São feitas 12 viagens de ida e volta por dia pelos dois catamarãs em dois turnos.
Num comunicado tornado público recentemente, os transportes marítimos de Angola informaram que por razões operacionais decidiu ajustar a partir de segunda-feira (16), os horários das viagens de catamarã para as travessias do terminal do Kapossoca (embarcadouro do Mussulo) para a península.
Segundo o documento, os novos horários visam atender as necessidades de mobilidade da população residente e trabalhadora do Mussulo e dos turistas. Assim nos dias úteis, o catamarã passa a circular no período compreendido
entre as 7h e às 18.
Já nos fins de semanas e feriados, o horário passa a ser das 9horas às 18h30m. conforme o comunicado. Com os novos horários a TMA Expresso coloca a disposição da população um total de 20 viagens regulares durante os dias úteis e 19 viagens nos finais de semana e feriados. Com cinco embarcações, a TMA expresso é a operadora pública de transporte
marítimo de passageiros.
Este transporte tem beneficiado muitos trabalhadores e outras pessoas que vivem na zona sul de Luanda, para deslocar-se ao centro da cidade evitando os infernais engarrafamentos.
Logo pelas 06:00 mais de 400 passageiros embarcam depois do Kapossoca até o porto de Luanda, numa viagem curta.

Transporte marítimo
O Governo angolano tem apostado no relançamento do transporte marítimo através da Secil Marítima enquanto empresa pública e companhia de bandeira, conforme afirmou recentemente o director-geral do Instituto Marítimo Portuário de Angola Victor Alexandre.
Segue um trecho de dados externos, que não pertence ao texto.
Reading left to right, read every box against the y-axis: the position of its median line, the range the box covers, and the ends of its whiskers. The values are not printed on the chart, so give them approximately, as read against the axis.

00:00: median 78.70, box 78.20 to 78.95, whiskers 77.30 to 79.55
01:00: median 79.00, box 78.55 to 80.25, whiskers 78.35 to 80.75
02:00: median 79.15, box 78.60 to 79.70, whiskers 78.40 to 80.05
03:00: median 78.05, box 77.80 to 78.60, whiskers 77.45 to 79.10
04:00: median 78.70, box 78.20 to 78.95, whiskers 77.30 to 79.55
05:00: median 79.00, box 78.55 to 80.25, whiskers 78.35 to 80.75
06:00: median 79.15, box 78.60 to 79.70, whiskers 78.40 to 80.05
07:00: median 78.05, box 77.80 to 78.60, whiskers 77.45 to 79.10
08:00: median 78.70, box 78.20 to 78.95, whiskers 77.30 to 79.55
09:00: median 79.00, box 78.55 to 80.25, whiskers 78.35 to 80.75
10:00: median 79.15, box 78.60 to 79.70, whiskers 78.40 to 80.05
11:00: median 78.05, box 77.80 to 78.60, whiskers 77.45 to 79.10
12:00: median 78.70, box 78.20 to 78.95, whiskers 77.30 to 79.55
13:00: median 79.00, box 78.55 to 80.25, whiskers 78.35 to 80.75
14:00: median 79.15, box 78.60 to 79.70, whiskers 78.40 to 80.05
Segundo a fonte, para além da Secil Marítima, empresa que centra a sua actividade no transporte marítimo de cargas e no agenciamento de navios, o relançamento do sector vai igualmente contar com outras empresas que irão surgir no âmbito do transporte marítimo de passageiros e mercadorias, assim como nos serviços de cabotagem.
E estão em curso estudos e intervenções nos portos angolanos que permitirão aumentar a capacidade e melhorar consideravelmente os níveis operacionais, como o aumento dos parques de contentores nos portos do Lobito, Namibe e Soyo.
O director-geral do Instituto Marítimo Portuário de Angola considerou fundamental a construção do porto da Barra do Dande, na província do Bengo, para a redução do nível de congestionamento verificado no Porto de Luanda.